Decks are a way to enjoy morning coffee, share a quick or leisurely meal or savor a spectacular view


Twilight, sunrise, sunset and into the evening hours, an attractive, well-appointed and furnished deck extends your home’s seasonal living space.

Adding property value and curb appeal, decks continue to be a top home improvement option.

As materials and technology up the choice pool for deck construction materials, newer composite planks are lower maintenance, more durable and good looking — all great qualities to have in an outdoor deck.

Tech and techniques

Construction materials continue to change and evolve, adding more and more options for residential projects.

“Technology is always evolving” when it comes to construction materials — including those used for decks, said John Gemmi, owner of Gemmi Construction Inc., in Buckingham.

“I like things to look more natural — like real wood — and newer products and composites have a more natural and realistic look to them,” he said.

Adjusting conventions in how decks are put together — including railings and hardware systems means newer decks have a refreshed look.

Subtle tweaks to construction practices like “picture framing” soften what are naturally hard visual lines.

“And deck railing systems no longer have to look ‘mechanical’” in nature, Gemmi said.

Deck project packages

While some properties may be poised to add a deck, Gemmi said his firm often receives requests to build a new deck as part of a larger package project — such as a new or expanded kitchen or a family room addition to the existing home.

He recommends keeping the home’s overall architecture and aesthetic top of mind along with encouraging clients to have — and communicate — clear ideas about the end goal for the project.

“How will you use the space, which should drive the size of the deck and any levels. If you include separate spaces, how many people do you regularly entertain,” he said.

Consider if your new deck will primarily be used for everyday activities by mostly the immediate family or a few friends.

If your home is “ground zero” for regular large gatherings, you’ll want to incorporate elements into a new or renovated deck to better serve our needs, Gemmi said.

Multilevel decks using newer construction practices take full advantage of deck levels.

“If you have a walkout basement and the deck is overhead, there are waterproof products you can use to give you extra living space under the deck,” Gemmi said.

Deck “levels” or rooms, where you can create different uses for outdoor living should also be part of the client conversation, Gemmi explained.

“You don’t want it too big or too small. If it’s too big it can look wasteful and if too small it won’t function properly for you,” he said.

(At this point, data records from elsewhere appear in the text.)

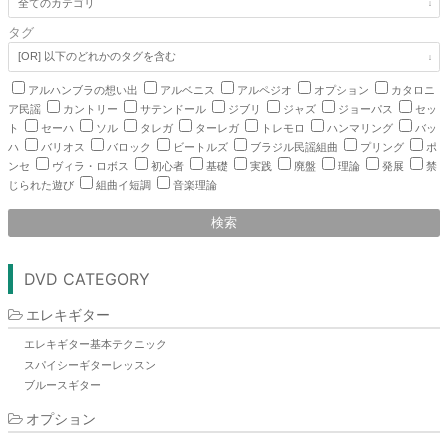
タグ
アルハンブラの想い出
アルベニス
アルペジオ
オプション
カタロニ
ア民謡
カントリー
サテンドール
ジブリ
ジャズ
ジョーパス
セッ
ト
セーハ
ソル
タレガ
ターレガ
トレモロ
ハンマリング
バッ
ハ
バリオス
バロック
ビートルズ
ブラジル民謡組曲
プリング
ポ
ンセ
ヴィラ・ロボス
初心者
基礎
実践
廃盤
理論
発展
禁
じられた遊び
組曲イ短調
音楽理論
検索
DVD CATEGORY
エレキギター
エレキギター基本テクニック
スパイシーギターレッスン
ブルースギター
オプション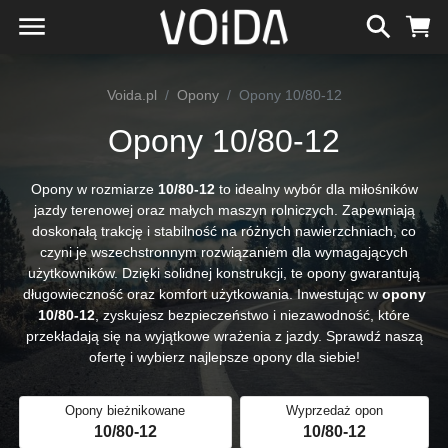
Voida.pl
Opony
Opony 10/80-12
Opony 10/80-12
Opony w rozmiarze
10/80-12
to idealny wybór dla miłośników
jazdy terenowej oraz małych maszyn rolniczych. Zapewniają
doskonałą trakcję i stabilność na różnych nawierzchniach, co
czyni je wszechstronnym rozwiązaniem dla wymagających
użytkowników. Dzięki solidnej konstrukcji, te opony gwarantują
długowieczność oraz komfort użytkowania. Inwestując w
opony
10/80-12
, zyskujesz bezpieczeństwo i niezawodność, które
przekładają się na wyjątkowe wrażenia z jazdy. Sprawdź naszą
ofertę i wybierz najlepsze opony dla siebie!
Opony bieżnikowane
Wyprzedaż opon
10/80-12
10/80-12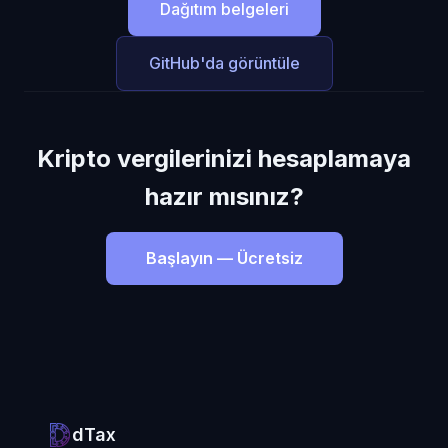
Dağıtım belgeleri
GitHub'da görüntüle
Kripto vergilerinizi hesaplamaya
hazır mısınız?
Başlayın — Ücretsiz
dTax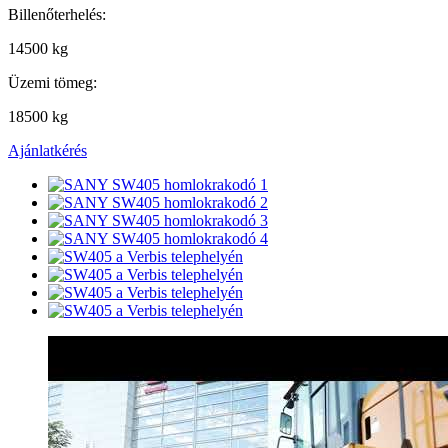
Billenőterhelés:
14500 kg
Üzemi tömeg:
18500 kg
Ajánlatkérés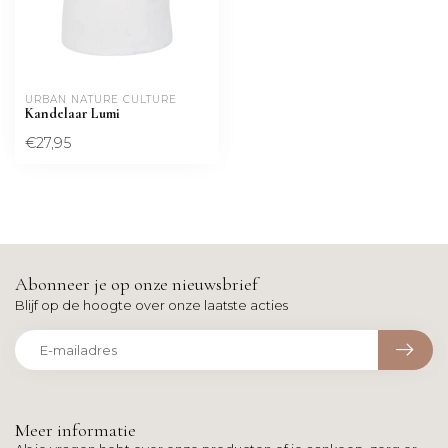
URBAN NATURE CULTURE
Kandelaar Lumi
€27,95
Abonneer je op onze nieuwsbrief
Blijf op de hoogte over onze laatste acties
Meer informatie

A professional architect can help clients realize ideas to craft a deck sized “just right,” Gemmi said.

Sun and shaded areas

Because you’ll want to make sure you plan for best-case uses, keep track of sun and shade throughout the deck in any space where one is planned.

Newer engineered boards will be resistant to sun-bleaching and weather. Gemmi said there are manufacturers offering uncolored or “raw” boards, which can be painted any color for a unique and customized look.

Today’s popular deck board colors continue to be gray, sandy beige and an “Ipe” (Brazilian walnut) tone, which is a warm darker wood color, according to Gemmi.

For existing decks, he recommends a regular cleaning and maintenance schedule following product manufacturer’s directions.

Cleaning and care will keep the deck from premature aging as well as remove mold or mildew growth. It’s also the best way to keep your deck looking great — and performing — for many years to come.

“A deck is an investment, and if you’re going with composites they’re expensive, too. You want to make sure you protect your investment,” Gemmi said.